Chronique de l'école caserne

mis en ligne le 10 février 2007

Portique de détention d'armes, caméras vidéo de surveillance... l'école va bien ! Demandez aux enseignants de Seine-Saint-Denis, aux élèves, aux collégiens, aux lycéens... Ils ne vous diront pas le contraire : c'est un plaisir d'être scolarisé !

Après Vigipirate aux portes des établissements scolaires, ça va être maintenant Vigipirate intra muros ! Ségolène Royal et Claude Allègre, les mammouths en chefs de l'Éducation nationale, viennent de réclamer à Jean-Pierre Chevènement, ministre de l'Intérieur, de «mettre en place un dispositif de contrôle approprié» dans les collèges et les lycées (Le Monde du 2 avril 1998). Ségolène Royal qui n'hésite pas à comparer l'école avec un supermarché propose même d'organiser des fouilles : «je ne vois pas pourquoi on fouillerait à l'entrée de certains grands magasins et pas à l'entrée des établissements scolaires où il y a eu des signalements de détention d'armes.» (France 2, le 5 avril 1998)

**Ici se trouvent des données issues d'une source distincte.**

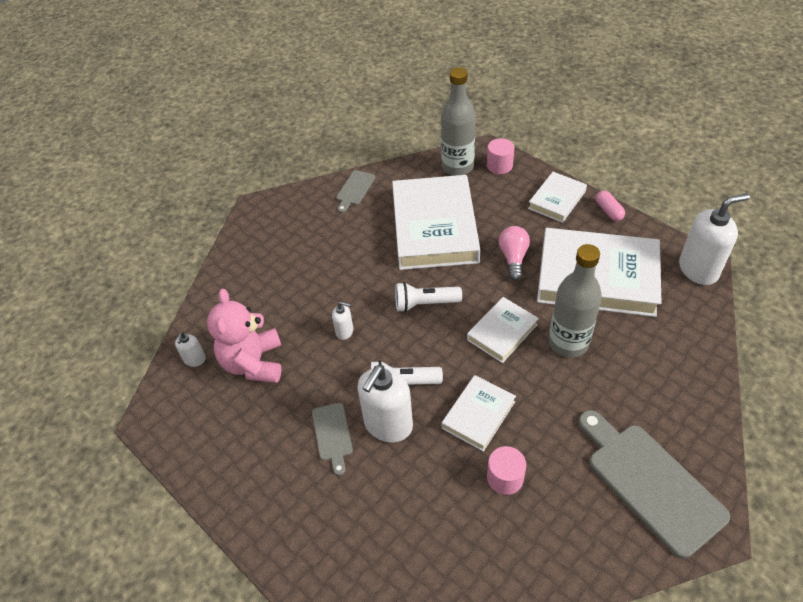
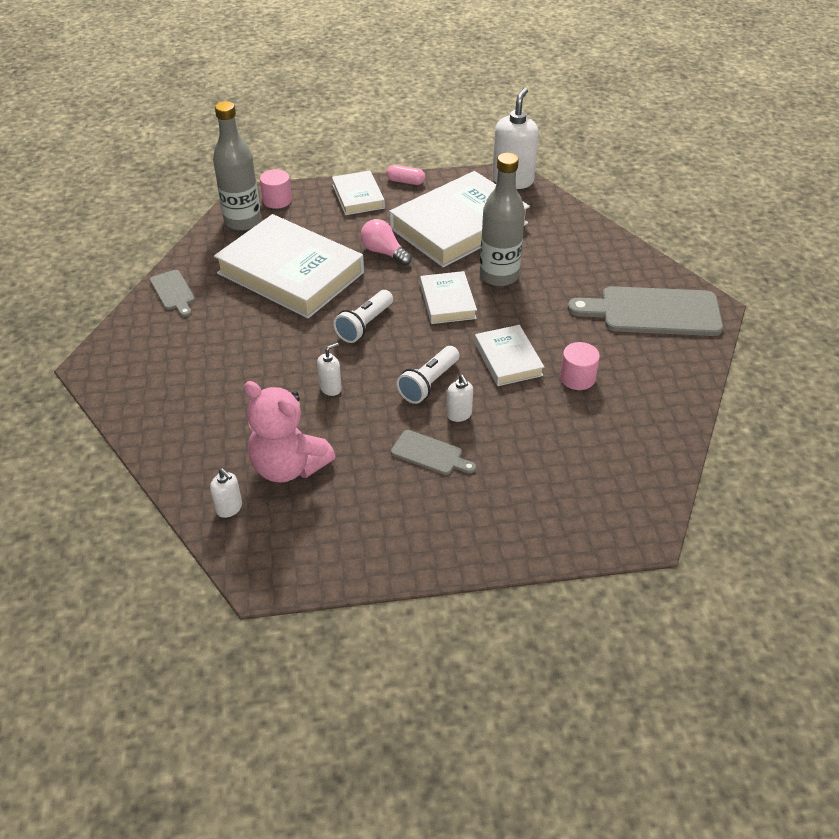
camera: 55 degrees left, 5 degrees down
(388, 425) = (459, 415): white soap dispenser -> white soap dispenser, size x0.48

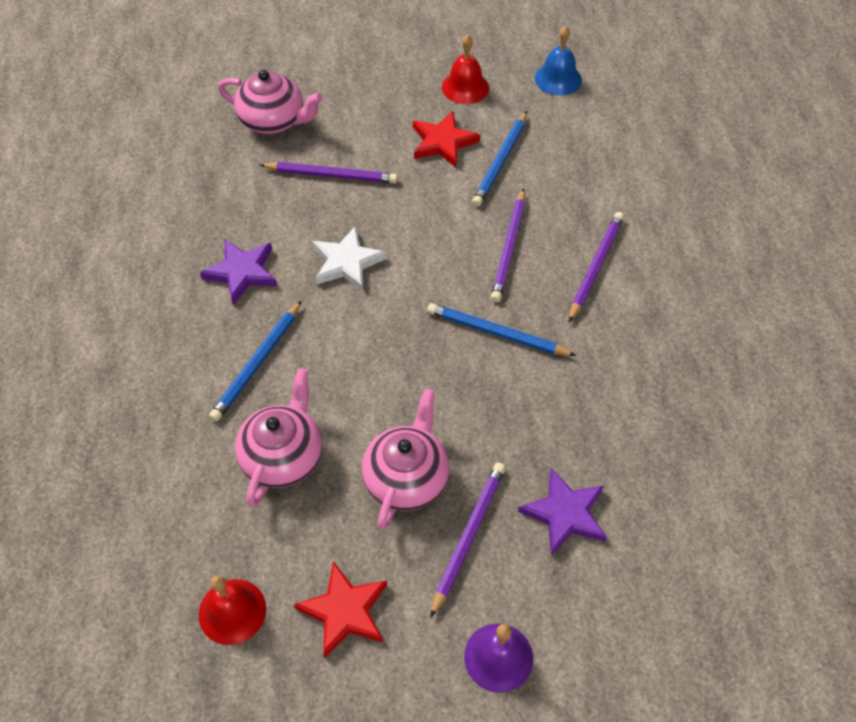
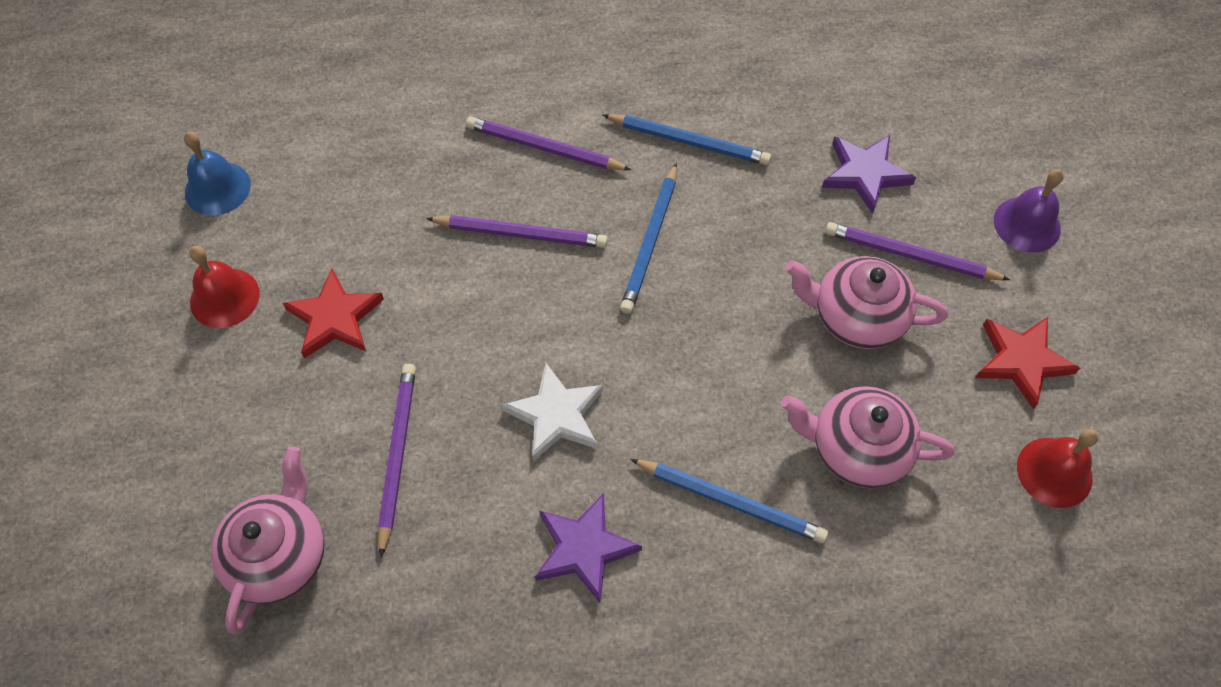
camera: 95 degrees left, 5 degrees up
(501, 161) = (373, 248): blue pencil -> blue pencil (689, 141)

Dans les Hauts-de-Seine, à Bagneux, au Collège Henri Barbusse, S. Royal a été devancée. Le 24 mars dernier, pour le vol d'une clé, une dizaine d'adolescents se sont retrouvés «totalement nus» pour une fouille, «peut-être un peu virile» a concédé un témoin...

À ce rythme là, dans la hiérarchie carcérale, l'école aura toute sa place entre la caserne et la prison. Mais est-ce bien nouveau ? Quand on y regarde de près, l'école n'a rien à envier à la société dans laquelle elle tente de survivre. Elle n'en est que le triste miroir... Et depuis Jules Ferry... c'est toujours d'actualité !

Comment franchement «former des citoyens avec des pratiques de sécurité et des fouilles systématiques ?» Comment franchement envisager une école de la liberté, de l'égalité et de la fraternité dans un tel contexte ?

Pis : n'y a-t-il pas tromperie sur la marchandise quand certains collaborateurs du ministre de l'Éducation nationale, Philippe Mérieu en tête (le «Monsieur plus» des lycées) en appellent à la pédagogie Freinet ou institutionnelle avec la mise en ordre sécuritaire de lieux déjà bien enrégimentés ?

Si l'école «doit faire sa révolution» (dixit Mérieu) elle ne pourra pas la faire seule ! Violences, drames, exclusions, échecs... l'école n'en a hélas, pas le monopole. Voir s'y installer, comme dans les supermarchés, les prisons, les usines l'intendance sécuritaire n'a rien d'étonnant.

L'État capitaliste a ce qu'il mérite : une école à son image. L'État a ce qu'il désire : une école à sa botte.

Chronique de l'École caserne est le titre d'un ouvrage de Fernand Oury et Jacques Pain.